>>>>

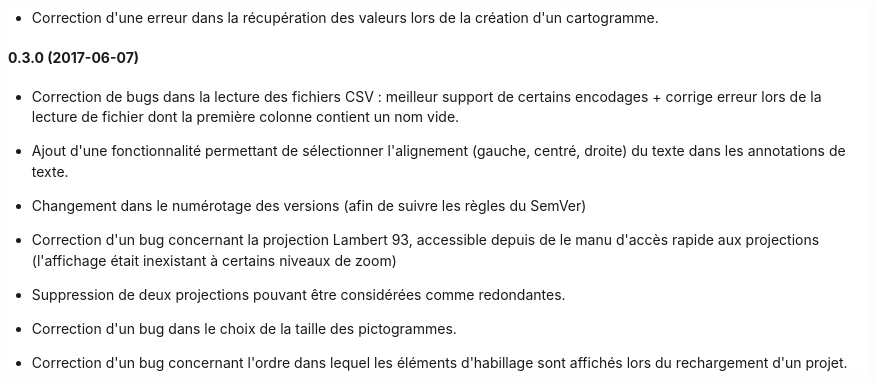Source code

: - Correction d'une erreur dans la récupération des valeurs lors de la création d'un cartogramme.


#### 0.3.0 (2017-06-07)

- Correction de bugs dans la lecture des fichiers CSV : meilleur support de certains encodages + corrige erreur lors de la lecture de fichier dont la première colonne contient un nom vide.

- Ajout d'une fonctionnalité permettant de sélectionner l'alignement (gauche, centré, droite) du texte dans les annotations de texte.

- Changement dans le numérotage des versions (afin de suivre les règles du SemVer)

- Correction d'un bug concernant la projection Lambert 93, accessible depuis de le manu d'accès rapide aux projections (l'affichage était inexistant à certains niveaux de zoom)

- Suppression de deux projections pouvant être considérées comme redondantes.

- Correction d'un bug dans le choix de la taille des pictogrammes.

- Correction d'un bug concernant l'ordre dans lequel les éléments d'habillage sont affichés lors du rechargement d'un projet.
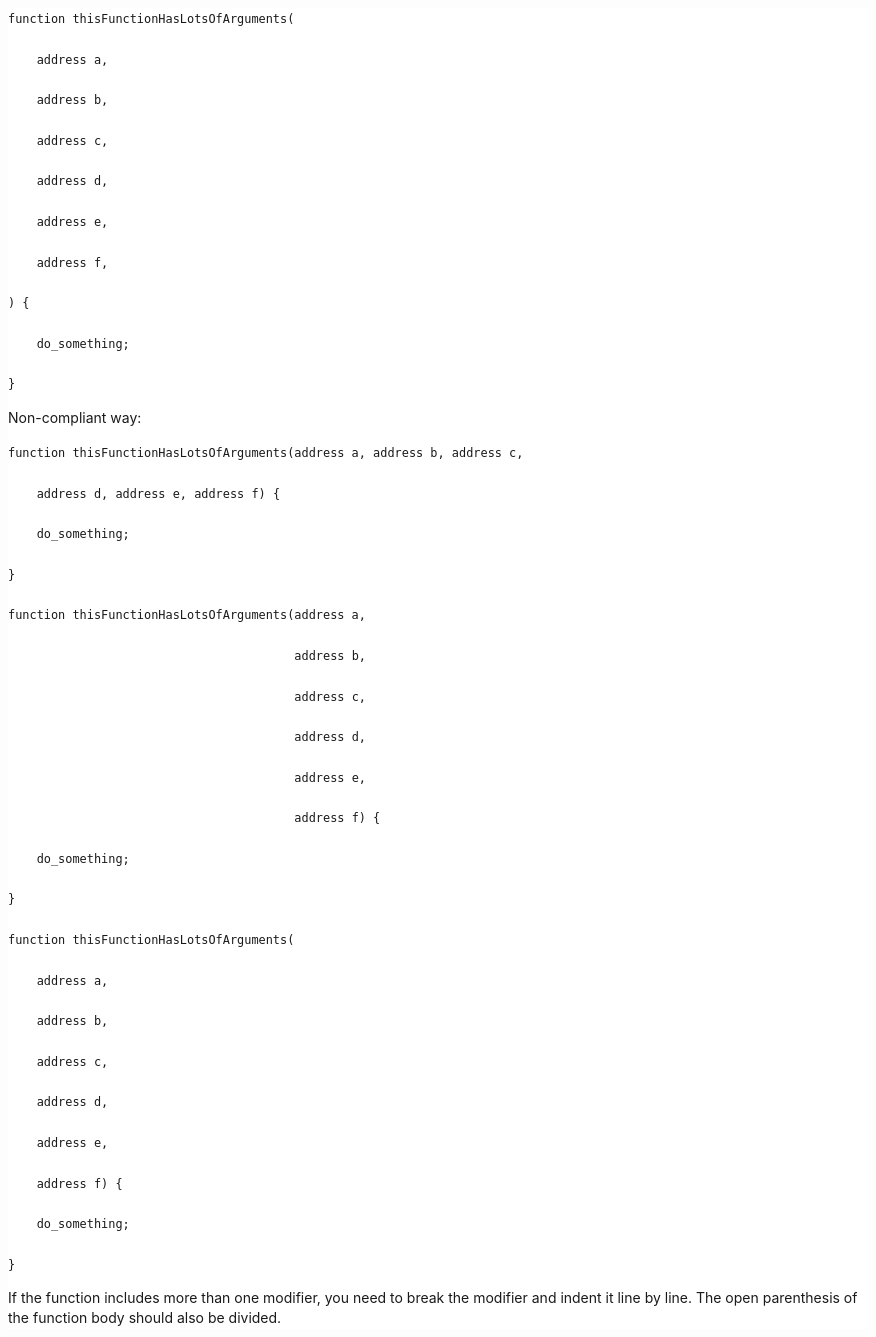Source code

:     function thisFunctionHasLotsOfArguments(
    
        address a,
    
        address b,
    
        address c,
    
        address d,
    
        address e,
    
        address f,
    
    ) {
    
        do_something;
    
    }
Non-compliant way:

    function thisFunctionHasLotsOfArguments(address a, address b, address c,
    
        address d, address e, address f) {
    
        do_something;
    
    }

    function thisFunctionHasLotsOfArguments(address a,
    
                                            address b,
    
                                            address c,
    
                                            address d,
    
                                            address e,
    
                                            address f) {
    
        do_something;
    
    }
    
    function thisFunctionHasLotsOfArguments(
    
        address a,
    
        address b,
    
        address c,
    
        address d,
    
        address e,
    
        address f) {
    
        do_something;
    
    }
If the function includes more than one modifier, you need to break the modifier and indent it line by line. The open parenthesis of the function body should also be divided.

<<<<
>>>>

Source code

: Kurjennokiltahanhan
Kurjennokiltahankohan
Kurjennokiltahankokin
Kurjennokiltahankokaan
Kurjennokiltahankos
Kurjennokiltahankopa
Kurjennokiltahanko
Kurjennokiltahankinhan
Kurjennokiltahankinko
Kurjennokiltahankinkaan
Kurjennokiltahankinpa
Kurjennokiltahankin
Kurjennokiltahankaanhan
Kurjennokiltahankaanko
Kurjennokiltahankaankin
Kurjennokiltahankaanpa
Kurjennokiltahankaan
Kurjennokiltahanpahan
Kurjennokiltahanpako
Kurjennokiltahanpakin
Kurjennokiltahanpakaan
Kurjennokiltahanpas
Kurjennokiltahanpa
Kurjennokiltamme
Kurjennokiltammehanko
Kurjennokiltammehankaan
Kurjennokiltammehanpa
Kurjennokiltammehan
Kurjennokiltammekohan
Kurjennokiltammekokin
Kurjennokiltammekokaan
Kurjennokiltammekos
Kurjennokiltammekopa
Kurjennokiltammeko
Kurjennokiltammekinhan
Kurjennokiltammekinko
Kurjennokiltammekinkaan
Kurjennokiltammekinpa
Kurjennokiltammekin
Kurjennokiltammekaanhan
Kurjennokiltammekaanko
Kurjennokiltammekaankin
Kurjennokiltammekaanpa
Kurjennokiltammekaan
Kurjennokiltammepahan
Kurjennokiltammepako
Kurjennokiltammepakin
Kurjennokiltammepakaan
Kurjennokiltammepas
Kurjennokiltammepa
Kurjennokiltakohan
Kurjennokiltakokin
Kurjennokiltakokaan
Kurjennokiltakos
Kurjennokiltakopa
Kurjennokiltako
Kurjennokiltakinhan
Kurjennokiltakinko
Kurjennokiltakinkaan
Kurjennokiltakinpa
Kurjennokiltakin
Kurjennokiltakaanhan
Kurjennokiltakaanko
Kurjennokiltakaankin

<<<<

TASK TO CARRY OUT » The answer must consist of each line from the data that includes the string "concernant".

EXERCISE RESPONSE »
- Correction d'un bug concernant la projection Lambert 93, accessible depuis de le manu d'accès rapide aux projections (l'affichage était inexistant à certains niveaux de zoom)
- Correction d'un bug concernant l'ordre dans lequel les éléments d'habillage sont affichés lors du rechargement d'un projet.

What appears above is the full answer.